Jerking around at the vituperative cry, she found herself facing a young woman on the other side of the secondary Enforcement barricade. She wore ordinary clothes but had a black band around her wrist. As did the man next to her . . . and the man beside him.
All three were staring at her.
A vicious telepathic punch.
Agony searing down her spine, she reacted in pure self-defense to suck out the cold rage that drove them. It poured into her, but she knew it wasn’t hers, that she could filter it to inertness. And though her vision was blurred from the assault, she nonetheless saw her attackers look at one another in confusion before melting into the crowd.
Worried they’d done further damage to her already traumatized brain, she went to find a medic when her mind shut down with icy finality.
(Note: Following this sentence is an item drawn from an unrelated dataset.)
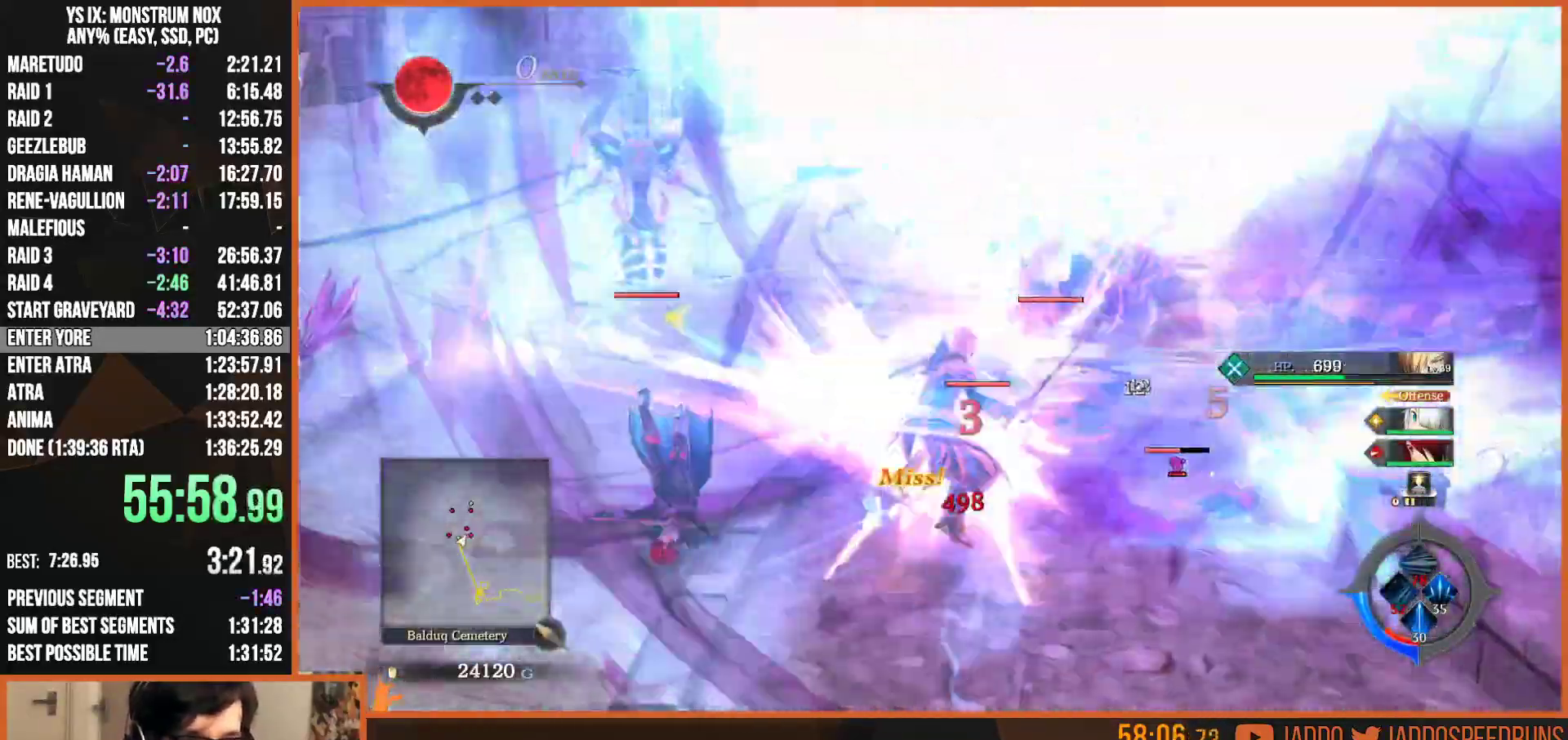
{"buttons": [], "left_stick": "down", "right_stick": "center", "button_events": [[83, "SQUARE", "down"], [167, "SQUARE", "up"], [267, "TRIANGLE", "down"], [367, "TRIANGLE", "up"]]}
THREE hours after the outbreak began and ten minutes after the street was stabilized, Vasic placed an unconscious Ivy in her bed. An M-Psy had confirmed she’d suffered no permanent injury, and Vasic had no intention of permitting that to change. “Stay with her, Rabbit.”
He petted the worried dog, then tugging a blanket over pet and mistress both, stepped out into the living area to speak to the others. “She isn’t going to do any more.” If he had to teleport her to a desert during the next attack, he would, regardless of her fury. “This is killing her.”
Sascha nodded where she sat on the sofa with her mate beside her. The DarkRiver alpha pair had both showered and were now eating. Sascha had expended so much psychic energy that she’d lost physical weight, her cheekbones slicing against her skin, while Lucas Hunter had fought with hot changeling energy side by side with Vasic.